If we’re feeling like a gray cloud hangs over us, there are ways to feel happier.
Some ways work quickly, others take time. What will work for each of us will depend on what factors are contributing to our current emotional state. For example, if we’ve been unhappy for months or years, everything from our biochemistry to our mindset to our habits may need support in shifting before we can fully experience the effervescent lightness of mood we’re seeking. However, if our unhappiness is more transient, it may be much quicker for our body’s systems to shift gears toward supporting a more cheerful state.
As with all things in life, no one strategy is right for every person, but the strategies listed below are a worthy place to begin.
1. Give Up the Idea That We Can’t Be Happy Until Someone Else Is Happy
How many times in life do we find ourselves in situations where a friend, family member, or colleague is unhappy and because they are unhappy, we are unhappy? The truth is that we can be happy regardless of what’s going on in the minds and hearts of others. I admit that it can be very challenging to feel good feelings when someone around us is suffering, but when this happens in my own life, I pause and ask, “What is gained by both of us feeling terrible?” And the answer is “not much, if anything at all.” Learning how to tap into our own inner joy is a skill all by itself. One of the ways that I help myself reconnect to my joy is by going on little adventures. Whether I take an hour to explore a park or 20 minutes to pop into a store I’ve never been to, these adventures are nearly always guaranteed to spark my happiness.
2. Give Up the Idea That We Can’t Be Happy Unless a Specific Condition Is Met
Much like the previous strategy of “giving up the idea that we can’t be happy until someone else is happy,” “giving up the idea that we can’t be happy unless a specific condition is met” invites us to remove our mental connection between our happiness being dependent upon an external condition. Think of the number of times we set goals for ourselves that sound something like, “ When I’m making “x” number of dollars, then I’ll be happy”…or….”When I find the right partner, then I’ll be happy.” Statements that link our happiness to external circumstances can keep us in a hamster-wheel of striving for goals that may or may not happen and may or may need result in the happiness we crave. It is possible to be happy regardless of whether our goals are achieved. In fact, feeling happiness while on whatever journey our life is taking us on can actually help us be healthier, more resilient, and capable of achieving the conditions we want.

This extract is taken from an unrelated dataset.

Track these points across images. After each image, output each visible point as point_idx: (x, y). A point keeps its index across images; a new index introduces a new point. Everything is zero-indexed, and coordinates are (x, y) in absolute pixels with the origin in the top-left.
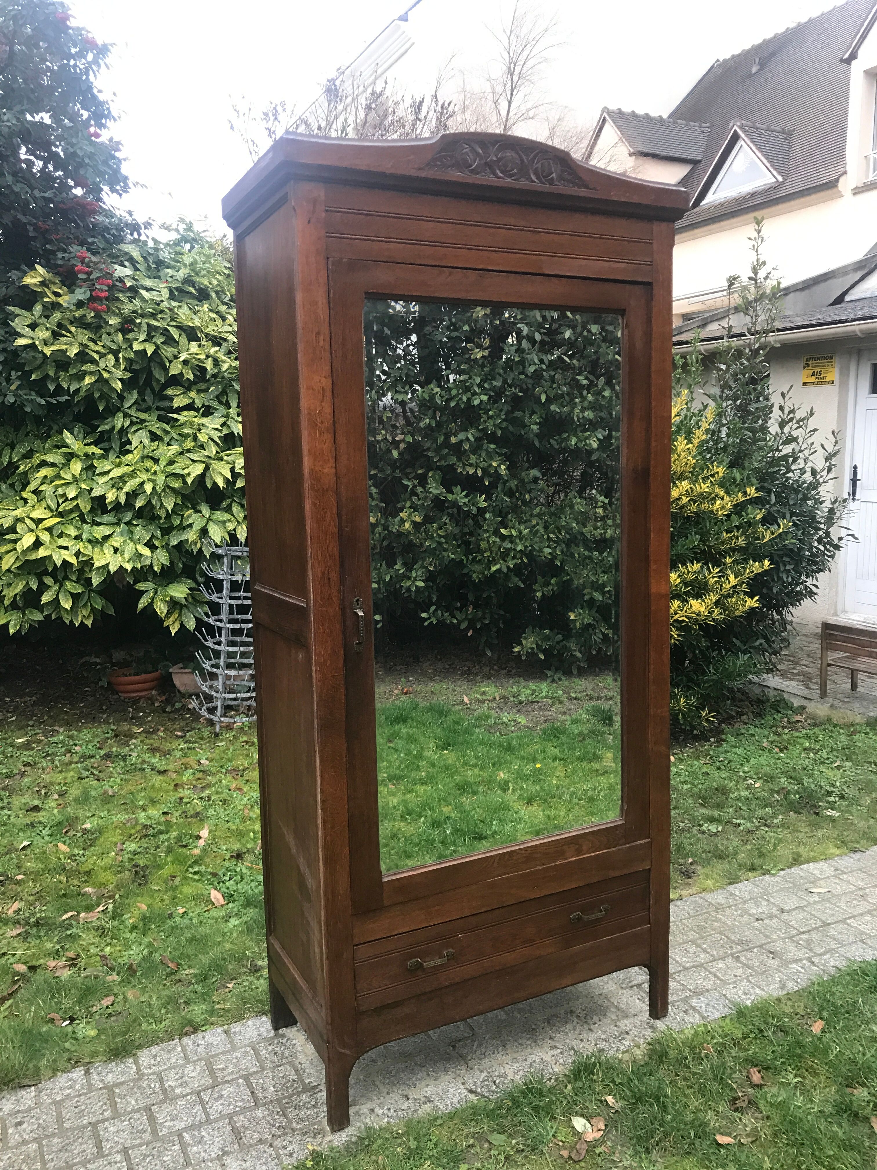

3. Name the Feeling We’re Feeling
While naming the feeling we’re feeling might seem counterintuitive to experiencing the happiness we desire, research shows that the simple act of specifically naming our feeling can free us from the hold the distracting feeling has on us. How does this work? It works by shifting our brain away from the fight/flight area (amygdala) toward the thinking area (prefrontal cortex). In other words we activate our thinking selves which gives us a lifeline out of the emotional swamp we’ve been caught in.
Feelings tend to be very nuanced. If we can tune into the feeling and match it with its specific name, we can then pause, reflect on it, and mindfully choose a follow-up step to help us on our way. For example, we might notice we’re “sad,” but upon deeper examination, realize “hopeless” is the more nuanced name for our experience. With this realization, we can begin to consider what has sparked this feeling and make plans to address it.
4. Create Something New From the Feeling
Sometimes an unhappy feeling can be used as a source of inspiration for new creation. The act of creating something new can transmute a feeling we don’t like into one we do like. For example, putting our feeling into words can yield a poem or a story, putting our feeling into color can yield paintings and pictures, and putting our feeling into food might look like a buffet of tasty treats. The possibilities are endless.
Read “How Creativity Can Boost Our Mental Health” to learn more about creativity and happiness.
5. Use Our Smiling Muscles
The act of moving our lips into a smile releases positive endorphins into our brain whether we are happy or not. Practicing smiling in the car, in front of a computer, in the bathroom, and everywhere else can end up helping us feel like smiling for real. No one needs to see our efforts. In fact, it might be easier to notice results if no one else is around. Smiling is happiness-inducing stimulation for our brain that we can do nearly anywhere. For best results, we can practice using our smiling muscles every day, multiple times a day.
6. Exercise Our Laughing Muscles
We don’t have to have anything funny going on to go through the act of laughing. Laughing involves smiling, breathing, vocalizing, and moving…all of which are great for inducing a barrage of happiness inducing endorphins. A practice called Laughter Yoga is designed to help us get the benefit of laughter anytime we want. Very simply, it begins with vocally repeating the words, “Ha Ha Ho Ho.” When I’ve done this, I notice that my feeling state tends to shift quite quickly.
7. Move Our Body To The Rhythm
With movement comes endorphins. To induce the release of happiness-inducing endorphins, we can move to the music in our head, the feelings in our body, or the sounds of our environment. The movement might look like dancing, running, walking, or something else entirely. Regardless, movement can help shift our mood with pleasurable ease.
In summary, there are endless strategies we can use to feel happy when were don’t feel happy. From the strategies listed above, which one are you likely to try first?